Dal governo arrivano segnali di attenzione. Il ministro per la Protezione civile Nello Musumeci segue l’evolversi della situazione con l’unità di crisi nazionale, mentre il vicepremier Matteo Salvini ha espresso vicinanza alle popolazioni colpite e confermato le gravi criticità sulla rete dei trasporti.

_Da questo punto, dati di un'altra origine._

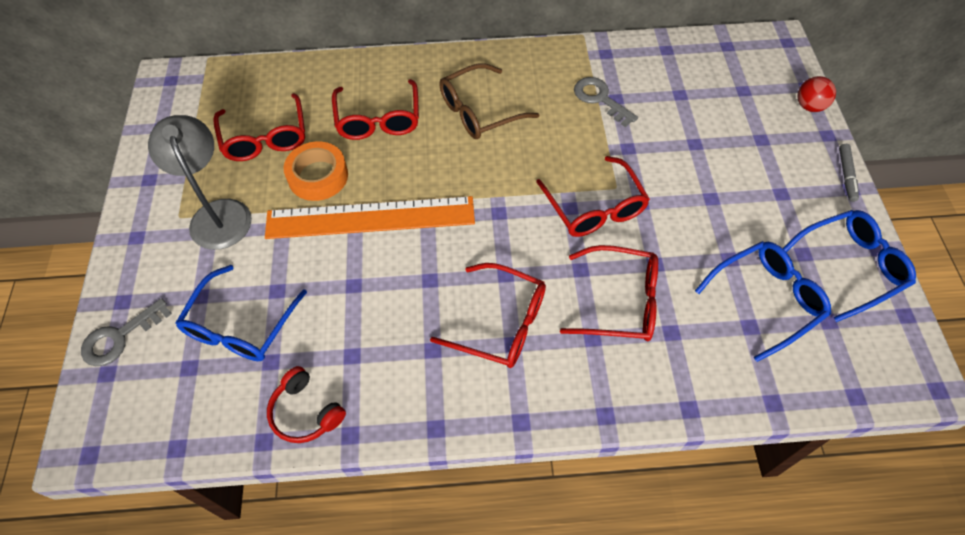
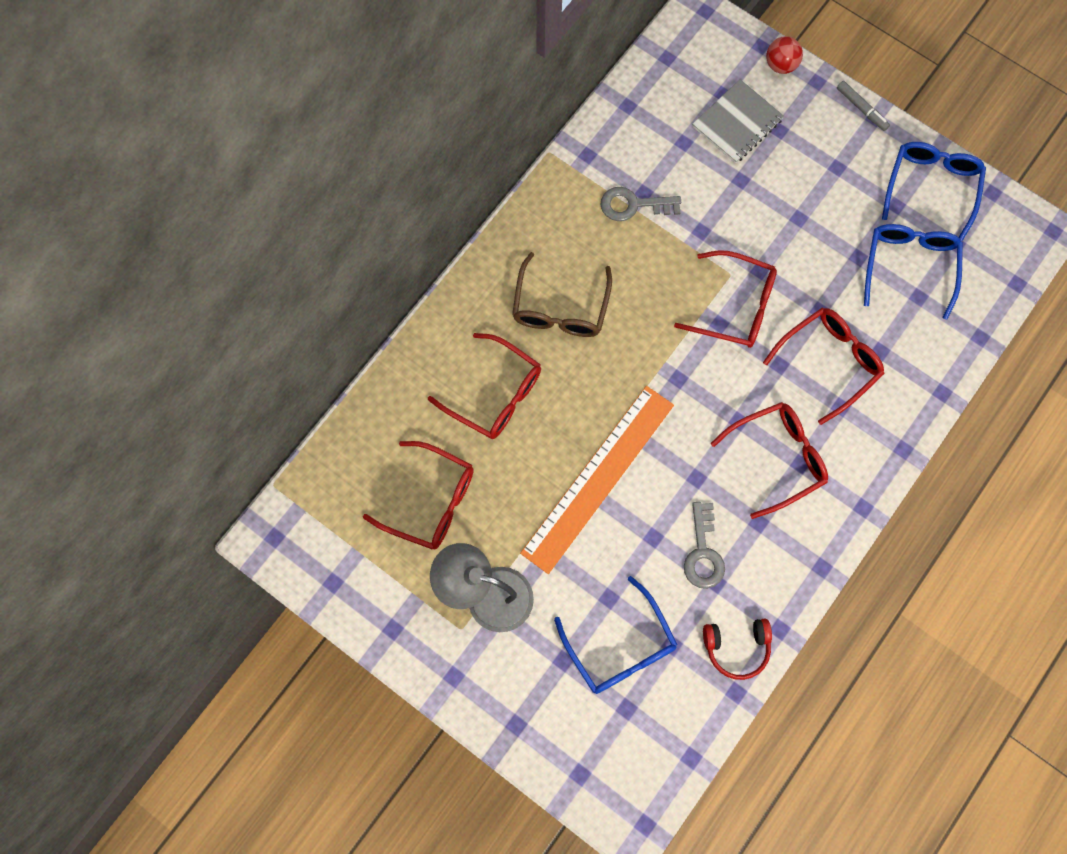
camera: 50 degrees left, 15 degrees up
(120, 337) = (552, 745): grey key -> grey key (703, 552)
(318, 176) = (516, 488): orange tape -> none
(733, 112) = (737, 123): none -> grey notebook

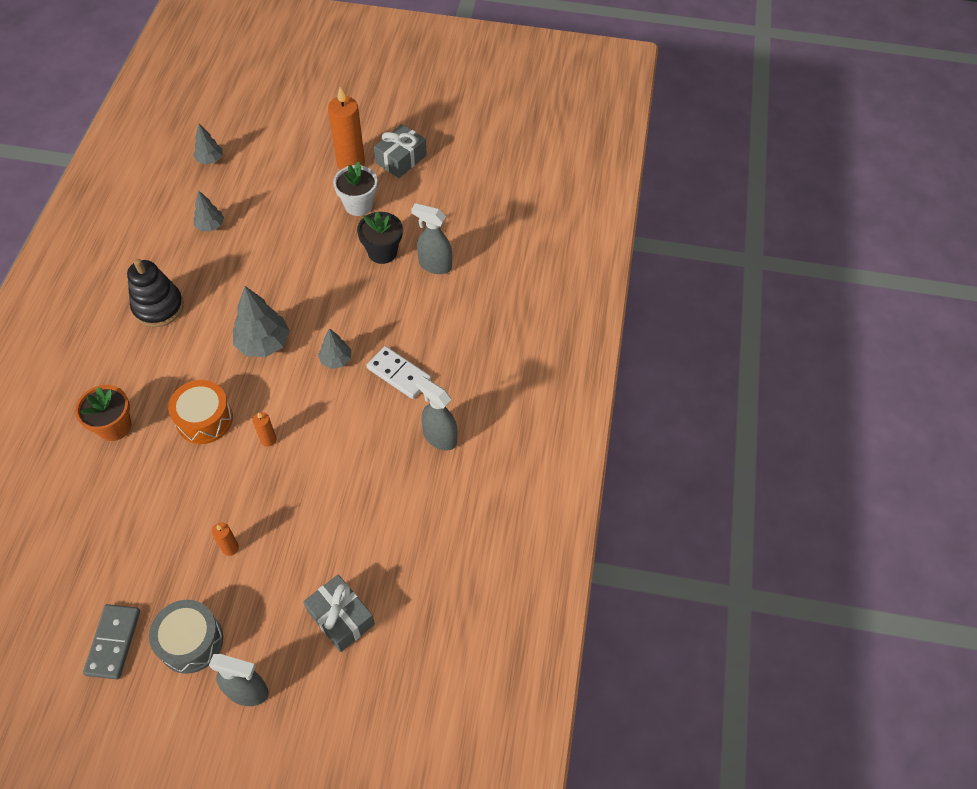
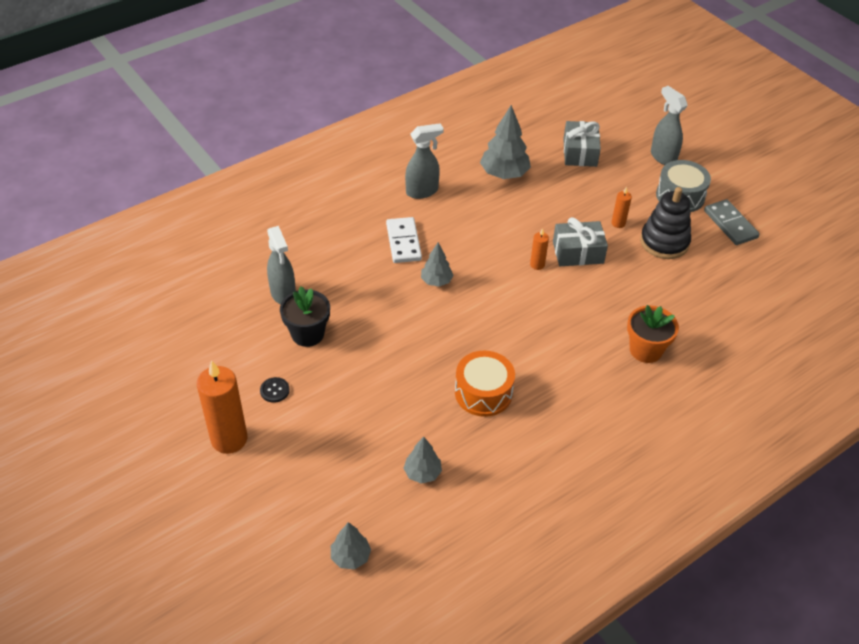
camera: 135 degrees left, 10 degrees down
(113, 642) = (730, 224): grey domino -> grey domino turned 75 degrees counterclockwise
(158, 307) = (537, 424): black stacking toy -> black stacking toy (664, 242)
(204, 419) = (572, 308): orange drum -> orange drum (483, 393)
(263, 343) = (478, 331): grey tree -> grey tree (504, 174)
(358, 205) = (274, 390): white flower pot -> black button
(401, 159) = (183, 407): grey gift -> grey gift (578, 252)
(439, 437) = (422, 191): grey spray bottle -> grey spray bottle turned 105 degrees counterclockwise

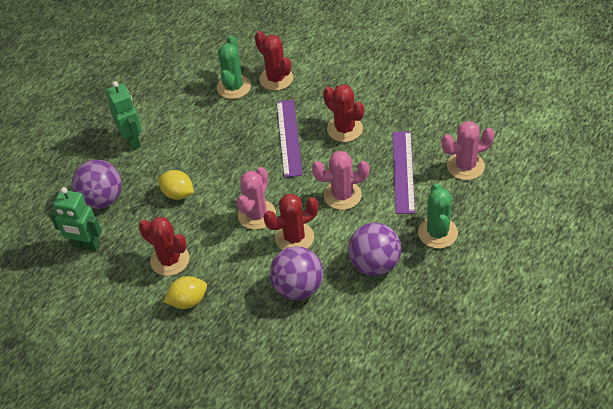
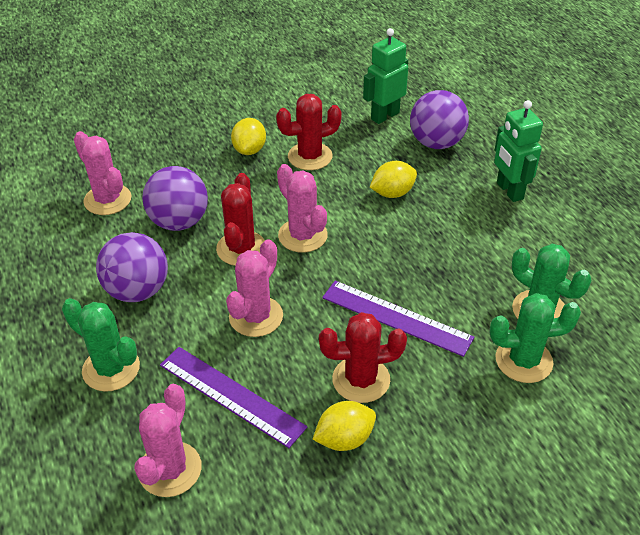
camera: 120 degrees right, 5 degrees down
(133, 140) = (509, 191): green robot -> green robot turned 60 degrees clockwise
(276, 79) = (523, 360): red cactus -> green cactus
(312, 348) = (107, 200): none -> pink cactus
(385, 116) = (344, 439): none -> yellow lemon

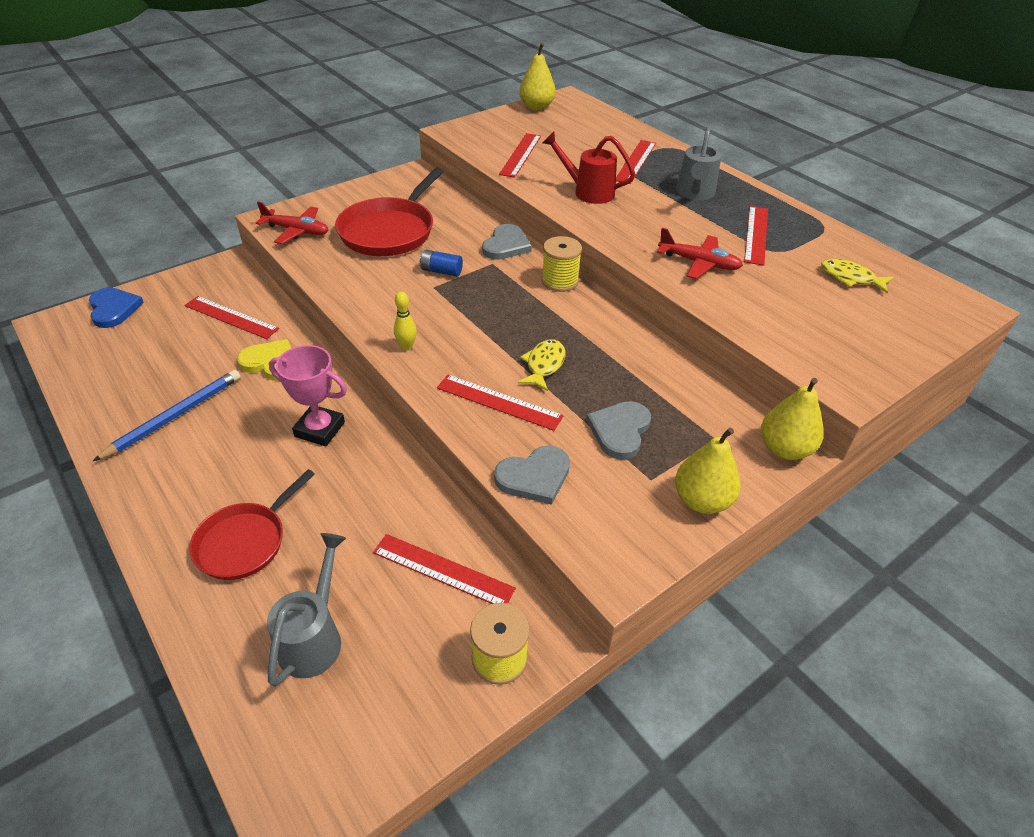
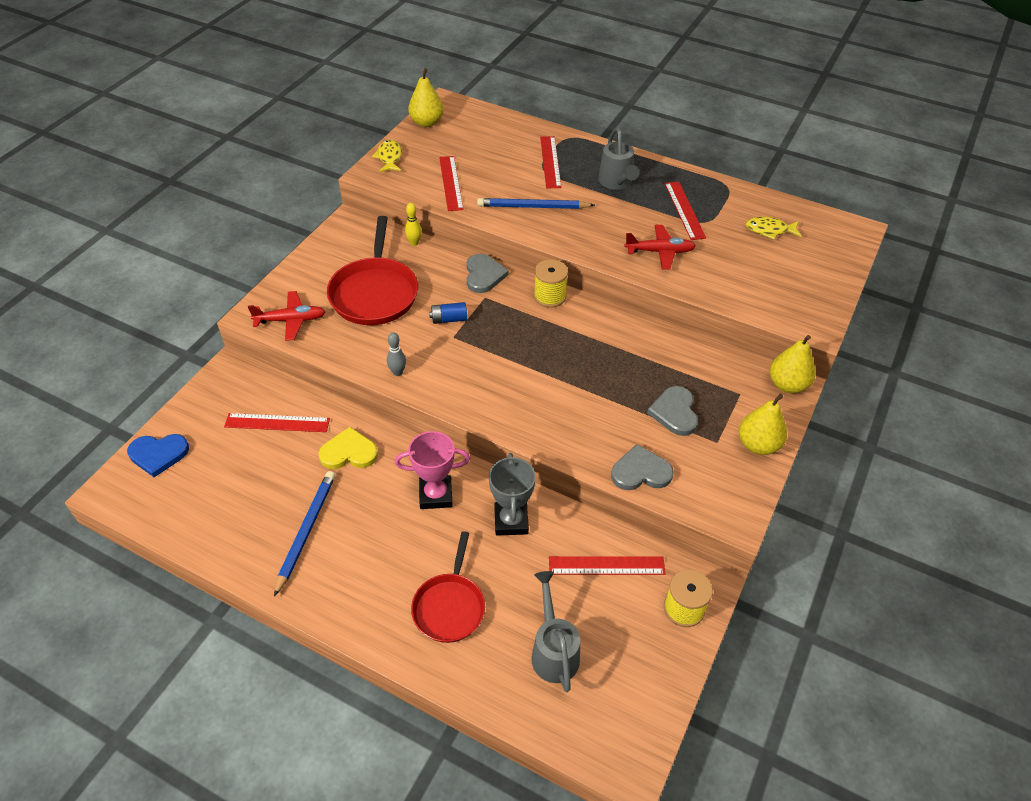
camera: 25 degrees left, 5 degrees up
(113, 309) = (158, 454): blue heart -> blue heart turned 135 degrees clockwise
(354, 300) = (398, 372): none -> grey bowling pin
(374, 483) = (511, 521): none -> grey trophy
(406, 346) = (473, 400): yellow bowling pin -> yellow bowling pin (414, 243)
(498, 402) = (576, 422): red ruler -> none
(534, 477) = (640, 472): grey heart -> grey heart turned 135 degrees counterclockwise
(544, 365) = (587, 378): yellow fish -> yellow fish (389, 157)
(588, 192) = (533, 207): red watering can -> blue pencil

Mentre prosegue la ricognizione dei danni e la Regione si prepara a dichiarare lo stato di crisi e a chiedere l’emergenza nazionale, il ciclone Harry lascia una Sicilia stremata, chiamata ancora una volta a fare i conti con la propria vulnerabilità.

In questo scenario drammatico, Cefalù osserva con attenzione e sollievo di essere stata risparmiata da conseguenze serie, mentre a pochi chilometri di distanza il mare ha cancellato strade, porti e certezze. È un confine sottile, quello tra danno contenuto e devastazione totale, che oggi appare più fragile che mai.

La tempesta non è solo cronaca. È un avvertimento. Senza interventi strutturali, senza una vera strategia di protezione delle coste e di adattamento ai cambiamenti climatici, ogni nuova mareggiata rischia di trasformarsi nella prossima emergenza annunciata. E la Sicilia, ancora una volta, non può permettersi di arrivare impreparata.